The data:
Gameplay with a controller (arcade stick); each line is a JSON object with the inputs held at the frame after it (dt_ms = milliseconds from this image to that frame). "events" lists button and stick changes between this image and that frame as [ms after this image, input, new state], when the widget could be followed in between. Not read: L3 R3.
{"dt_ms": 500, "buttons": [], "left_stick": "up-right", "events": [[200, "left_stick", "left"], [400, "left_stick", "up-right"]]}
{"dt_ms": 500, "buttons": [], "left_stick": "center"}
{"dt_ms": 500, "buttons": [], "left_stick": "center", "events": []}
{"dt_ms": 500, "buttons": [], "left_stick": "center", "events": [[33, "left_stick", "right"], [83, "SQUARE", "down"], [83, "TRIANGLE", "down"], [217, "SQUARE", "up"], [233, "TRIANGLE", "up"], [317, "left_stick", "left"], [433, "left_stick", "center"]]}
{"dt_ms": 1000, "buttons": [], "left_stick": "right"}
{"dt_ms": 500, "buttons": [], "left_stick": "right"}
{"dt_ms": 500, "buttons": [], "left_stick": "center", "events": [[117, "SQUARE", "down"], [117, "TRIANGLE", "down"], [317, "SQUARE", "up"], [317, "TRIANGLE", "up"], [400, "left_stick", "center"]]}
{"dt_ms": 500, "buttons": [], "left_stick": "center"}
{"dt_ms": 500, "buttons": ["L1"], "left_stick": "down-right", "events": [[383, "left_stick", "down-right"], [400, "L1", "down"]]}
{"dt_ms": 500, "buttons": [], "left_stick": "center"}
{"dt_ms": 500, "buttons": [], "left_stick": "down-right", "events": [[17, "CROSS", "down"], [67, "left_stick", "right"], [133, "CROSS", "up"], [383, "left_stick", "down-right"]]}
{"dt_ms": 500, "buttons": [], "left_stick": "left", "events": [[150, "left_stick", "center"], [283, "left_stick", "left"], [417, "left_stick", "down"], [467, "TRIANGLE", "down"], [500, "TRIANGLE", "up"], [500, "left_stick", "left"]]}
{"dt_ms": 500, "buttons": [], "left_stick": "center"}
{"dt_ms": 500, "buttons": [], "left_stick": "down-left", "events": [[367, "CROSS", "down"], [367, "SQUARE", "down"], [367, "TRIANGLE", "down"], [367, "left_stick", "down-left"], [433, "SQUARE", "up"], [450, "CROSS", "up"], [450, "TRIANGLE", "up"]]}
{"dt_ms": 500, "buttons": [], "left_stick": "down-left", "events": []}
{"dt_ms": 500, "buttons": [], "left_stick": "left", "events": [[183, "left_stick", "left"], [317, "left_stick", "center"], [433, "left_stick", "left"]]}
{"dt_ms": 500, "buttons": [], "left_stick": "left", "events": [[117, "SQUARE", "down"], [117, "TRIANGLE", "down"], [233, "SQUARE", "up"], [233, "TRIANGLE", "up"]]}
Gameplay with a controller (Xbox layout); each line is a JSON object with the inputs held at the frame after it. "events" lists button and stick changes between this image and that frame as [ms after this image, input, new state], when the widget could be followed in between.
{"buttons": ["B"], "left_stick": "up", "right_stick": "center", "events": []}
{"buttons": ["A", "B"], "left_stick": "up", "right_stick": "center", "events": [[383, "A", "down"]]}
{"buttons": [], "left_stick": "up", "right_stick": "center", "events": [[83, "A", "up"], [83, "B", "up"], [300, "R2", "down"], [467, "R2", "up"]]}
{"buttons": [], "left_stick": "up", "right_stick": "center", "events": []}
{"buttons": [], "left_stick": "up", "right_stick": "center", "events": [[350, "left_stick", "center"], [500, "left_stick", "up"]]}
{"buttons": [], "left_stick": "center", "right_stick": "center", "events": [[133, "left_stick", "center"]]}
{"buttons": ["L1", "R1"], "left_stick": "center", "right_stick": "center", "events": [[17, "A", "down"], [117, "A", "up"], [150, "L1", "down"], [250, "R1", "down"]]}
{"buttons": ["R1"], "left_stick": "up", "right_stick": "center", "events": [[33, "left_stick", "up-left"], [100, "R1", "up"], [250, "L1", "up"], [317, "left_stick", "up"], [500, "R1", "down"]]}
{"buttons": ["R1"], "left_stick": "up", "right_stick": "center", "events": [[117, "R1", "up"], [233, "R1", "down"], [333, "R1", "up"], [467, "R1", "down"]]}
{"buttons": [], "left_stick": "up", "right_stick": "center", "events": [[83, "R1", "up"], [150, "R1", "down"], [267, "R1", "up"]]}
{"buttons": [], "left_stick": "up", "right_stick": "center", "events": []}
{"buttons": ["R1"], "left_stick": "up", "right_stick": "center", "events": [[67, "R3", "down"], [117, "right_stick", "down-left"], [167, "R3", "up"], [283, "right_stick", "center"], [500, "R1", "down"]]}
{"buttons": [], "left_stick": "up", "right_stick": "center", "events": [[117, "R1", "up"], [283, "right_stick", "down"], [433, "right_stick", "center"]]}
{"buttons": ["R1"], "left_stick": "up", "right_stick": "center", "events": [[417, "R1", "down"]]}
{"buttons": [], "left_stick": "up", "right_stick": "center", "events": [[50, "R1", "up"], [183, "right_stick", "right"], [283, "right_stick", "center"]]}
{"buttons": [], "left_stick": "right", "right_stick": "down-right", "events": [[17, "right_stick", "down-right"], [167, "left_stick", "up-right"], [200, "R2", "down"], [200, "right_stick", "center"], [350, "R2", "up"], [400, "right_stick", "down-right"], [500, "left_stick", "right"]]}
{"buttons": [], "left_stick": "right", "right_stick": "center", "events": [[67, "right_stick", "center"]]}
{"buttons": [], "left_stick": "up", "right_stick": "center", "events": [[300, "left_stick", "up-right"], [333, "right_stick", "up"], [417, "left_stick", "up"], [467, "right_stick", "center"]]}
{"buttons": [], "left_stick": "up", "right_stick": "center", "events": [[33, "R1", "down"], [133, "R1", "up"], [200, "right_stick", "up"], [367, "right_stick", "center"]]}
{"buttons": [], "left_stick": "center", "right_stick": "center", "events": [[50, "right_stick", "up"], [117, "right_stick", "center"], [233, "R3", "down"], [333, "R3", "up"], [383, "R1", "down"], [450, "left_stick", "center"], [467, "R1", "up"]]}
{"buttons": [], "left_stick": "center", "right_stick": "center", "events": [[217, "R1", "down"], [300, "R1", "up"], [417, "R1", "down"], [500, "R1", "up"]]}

Task directions:
Take the entries and print them exactly. Keep every line.

Solution:
Gameplay with a controller (arcade stick); each line is a JSON object with the inputs held at the frame after it (dt_ms = milliseconds from this image to that frame). "events" lists button and stick changes between this image and that frame as [ms after this image, input, new state], when the widget could be followed in between. Not read: L3 R3.
{"dt_ms": 500, "buttons": [], "left_stick": "up-right", "events": [[200, "left_stick", "left"], [400, "left_stick", "up-right"]]}
{"dt_ms": 500, "buttons": [], "left_stick": "center"}
{"dt_ms": 500, "buttons": [], "left_stick": "center", "events": []}
{"dt_ms": 500, "buttons": [], "left_stick": "center", "events": [[33, "left_stick", "right"], [83, "SQUARE", "down"], [83, "TRIANGLE", "down"], [217, "SQUARE", "up"], [233, "TRIANGLE", "up"], [317, "left_stick", "left"], [433, "left_stick", "center"]]}
{"dt_ms": 1000, "buttons": [], "left_stick": "right"}
{"dt_ms": 500, "buttons": [], "left_stick": "right"}
{"dt_ms": 500, "buttons": [], "left_stick": "center", "events": [[117, "SQUARE", "down"], [117, "TRIANGLE", "down"], [317, "SQUARE", "up"], [317, "TRIANGLE", "up"], [400, "left_stick", "center"]]}
{"dt_ms": 500, "buttons": [], "left_stick": "center"}
{"dt_ms": 500, "buttons": ["L1"], "left_stick": "down-right", "events": [[383, "left_stick", "down-right"], [400, "L1", "down"]]}
{"dt_ms": 500, "buttons": [], "left_stick": "center"}
{"dt_ms": 500, "buttons": [], "left_stick": "down-right", "events": [[17, "CROSS", "down"], [67, "left_stick", "right"], [133, "CROSS", "up"], [383, "left_stick", "down-right"]]}
{"dt_ms": 500, "buttons": [], "left_stick": "left", "events": [[150, "left_stick", "center"], [283, "left_stick", "left"], [417, "left_stick", "down"], [467, "TRIANGLE", "down"], [500, "TRIANGLE", "up"], [500, "left_stick", "left"]]}
{"dt_ms": 500, "buttons": [], "left_stick": "center"}
{"dt_ms": 500, "buttons": [], "left_stick": "down-left", "events": [[367, "CROSS", "down"], [367, "SQUARE", "down"], [367, "TRIANGLE", "down"], [367, "left_stick", "down-left"], [433, "SQUARE", "up"], [450, "CROSS", "up"], [450, "TRIANGLE", "up"]]}
{"dt_ms": 500, "buttons": [], "left_stick": "down-left", "events": []}
{"dt_ms": 500, "buttons": [], "left_stick": "left", "events": [[183, "left_stick", "left"], [317, "left_stick", "center"], [433, "left_stick", "left"]]}
{"dt_ms": 500, "buttons": [], "left_stick": "left", "events": [[117, "SQUARE", "down"], [117, "TRIANGLE", "down"], [233, "SQUARE", "up"], [233, "TRIANGLE", "up"]]}
Gameplay with a controller (Xbox layout); each line is a JSON object with the inputs held at the frame after it. "events" lists button and stick changes between this image and that frame as [ms after this image, input, new state], when the widget could be followed in between.
{"buttons": ["B"], "left_stick": "up", "right_stick": "center", "events": []}
{"buttons": ["A", "B"], "left_stick": "up", "right_stick": "center", "events": [[383, "A", "down"]]}
{"buttons": [], "left_stick": "up", "right_stick": "center", "events": [[83, "A", "up"], [83, "B", "up"], [300, "R2", "down"], [467, "R2", "up"]]}
{"buttons": [], "left_stick": "up", "right_stick": "center", "events": []}
{"buttons": [], "left_stick": "up", "right_stick": "center", "events": [[350, "left_stick", "center"], [500, "left_stick", "up"]]}
{"buttons": [], "left_stick": "center", "right_stick": "center", "events": [[133, "left_stick", "center"]]}
{"buttons": ["L1", "R1"], "left_stick": "center", "right_stick": "center", "events": [[17, "A", "down"], [117, "A", "up"], [150, "L1", "down"], [250, "R1", "down"]]}
{"buttons": ["R1"], "left_stick": "up", "right_stick": "center", "events": [[33, "left_stick", "up-left"], [100, "R1", "up"], [250, "L1", "up"], [317, "left_stick", "up"], [500, "R1", "down"]]}
{"buttons": ["R1"], "left_stick": "up", "right_stick": "center", "events": [[117, "R1", "up"], [233, "R1", "down"], [333, "R1", "up"], [467, "R1", "down"]]}
{"buttons": [], "left_stick": "up", "right_stick": "center", "events": [[83, "R1", "up"], [150, "R1", "down"], [267, "R1", "up"]]}
{"buttons": [], "left_stick": "up", "right_stick": "center", "events": []}
{"buttons": ["R1"], "left_stick": "up", "right_stick": "center", "events": [[67, "R3", "down"], [117, "right_stick", "down-left"], [167, "R3", "up"], [283, "right_stick", "center"], [500, "R1", "down"]]}
{"buttons": [], "left_stick": "up", "right_stick": "center", "events": [[117, "R1", "up"], [283, "right_stick", "down"], [433, "right_stick", "center"]]}
{"buttons": ["R1"], "left_stick": "up", "right_stick": "center", "events": [[417, "R1", "down"]]}
{"buttons": [], "left_stick": "up", "right_stick": "center", "events": [[50, "R1", "up"], [183, "right_stick", "right"], [283, "right_stick", "center"]]}
{"buttons": [], "left_stick": "right", "right_stick": "down-right", "events": [[17, "right_stick", "down-right"], [167, "left_stick", "up-right"], [200, "R2", "down"], [200, "right_stick", "center"], [350, "R2", "up"], [400, "right_stick", "down-right"], [500, "left_stick", "right"]]}
{"buttons": [], "left_stick": "right", "right_stick": "center", "events": [[67, "right_stick", "center"]]}
{"buttons": [], "left_stick": "up", "right_stick": "center", "events": [[300, "left_stick", "up-right"], [333, "right_stick", "up"], [417, "left_stick", "up"], [467, "right_stick", "center"]]}
{"buttons": [], "left_stick": "up", "right_stick": "center", "events": [[33, "R1", "down"], [133, "R1", "up"], [200, "right_stick", "up"], [367, "right_stick", "center"]]}
{"buttons": [], "left_stick": "center", "right_stick": "center", "events": [[50, "right_stick", "up"], [117, "right_stick", "center"], [233, "R3", "down"], [333, "R3", "up"], [383, "R1", "down"], [450, "left_stick", "center"], [467, "R1", "up"]]}
{"buttons": [], "left_stick": "center", "right_stick": "center", "events": [[217, "R1", "down"], [300, "R1", "up"], [417, "R1", "down"], [500, "R1", "up"]]}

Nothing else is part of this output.